The $40 million Fort Lauderdale, Fla., theme park, which opened in August, issues RFID wristbands to visitors as part of general admission. The wristbands have a microchip from Texas Instruments Inc. that wirelessly transmits a signal to antennas in reader devices from RF Code Inc. that are positioned throughout the 140,000-square-foot facility. The system combines passive and active RFID tags and readers.
Visitors to Wannado enter the park and register their names. SafeTzone's Real-Time Locating System links together the frequency bands among the visitor tags associated with a particular group. Visitors can locate other members in their group by using any of the five touch-screen kiosks located throughout the park. All are linked to the software and database.
The watchlike plastic bracelet, which holds the active RFID chip, transmits a signal every 12 to 15 seconds. At Wannado City, 42 RF readers search for the signal as visitors walk through the firehouse, the hospital, and other play areas where children ages 4 to 11 can explore a world where they become doctors, dentists, firefighters, actors, television news reporters, and airplane pilots. Each antenna creates its own zone. Most zones in the park are about 100 feet.
"It's a PC-based system that runs through a fiber network to a server," says Curtis Parks, Wannado's general manager, who recently joined the company from Wet 'n Wild in Las Vegas, which also uses the SafeTzone technology. "We use the system for location services, but you can set up the software to send an E-mail alert if the person wearing the bracelet wanders outside the radius the readers can detect."
To locate the children in the group, parents step up to a kiosk, wave the wristband over the machine, and an electronic map of the venue appears. Coordinates are marked on the map, enabling the person to quickly find where in the park others are located.

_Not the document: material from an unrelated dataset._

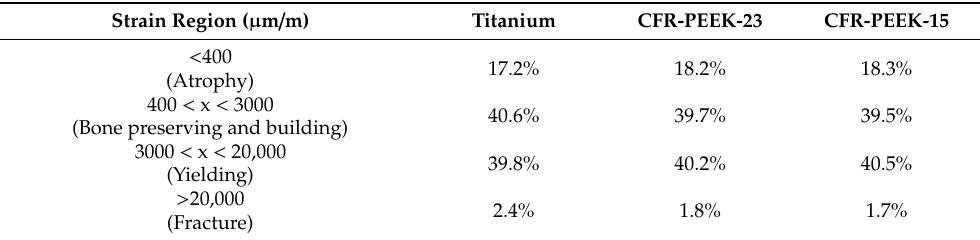
Table 4. Comparison of the percentage of analyzed nodes, categorized into the di ff erent strain regions after shell relaxation and dependent on the shell material (Titanium, CFR-PEEK-23 or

SafeTzone, which runs as a standalone system, could find a home at additional sites in the near future. Wannado plans to open theme parks in Meadowland, N.Y., and Chicago in the next two years.

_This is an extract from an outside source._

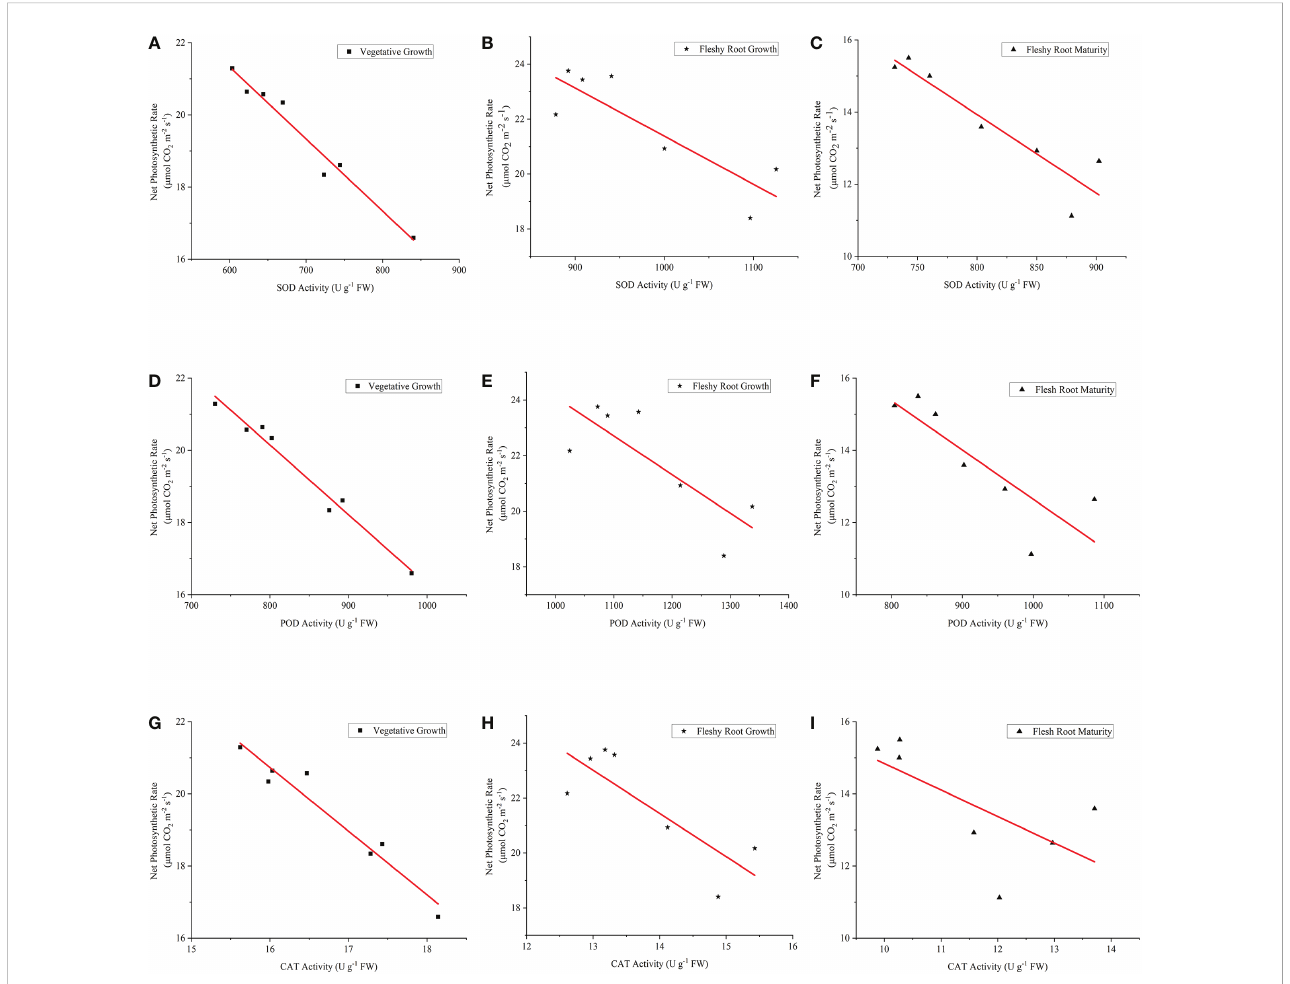
FIGURE 9 The relationship between Pn and the antioxidant enzyme activities of woad. (A – C) describe the relationship between Pn and SOD in vegetative growth, fl eshy root growth and fl eshy root maturity, respectively. (D – F) describe the relationship between Pn and SOD in vegetative growth, fl eshy root growth and fl eshy root maturity, respectively. (G – I) describe the relationship between Pn and SOD in vegetative growth, fl eshy root growth and fl eshy root maturity, respectively. Pn: the net photosynthetic rate; SOD, superoxide dismutase; POD, peroxidase; CAT,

SafeTzone already is in four other theme parks throughout the United States: Paramount's Great America in Santa Clara, Calif.; Wild Rivers Water Park in Irvine, Calif.; Dollywood's Splash Country in Pigeon Forge, Tenn.; and Wet 'n Wild in Las Vegas.
The tags transmit about 300 feet in typical environments; however, without competing radio waves, such as other wireless networks, to run interference, the devices can transmit up to 1,000 feet. Water does weaken the signal for the active tags somewhat, but not enough to cause real problems.
It's almost a perfect application for a ski resort, where skiers race down the mountain to re-enter lift lines. Steamboat Springs Ski Resort in Colorado is slated to begin making the brackets with tags available in November to season pass holders, ski school participants, and families and groups that want to keep track of one another. The base of the mountain will have sensors, as will the ski lifts.
Similar to Wannado, sections of the resorts are being divided into zones, and kiosks set up to locate others traveling in the group, making it easy to tell if the person is on lift No. 4 or at the top of the mountain, for example. The tags won't be used as lift tickets this season, says Regan Kelly, executive VP at Safety Zone Technologies Corp., who co-founded the company in January 2000, but that the resort is reviewing particular application.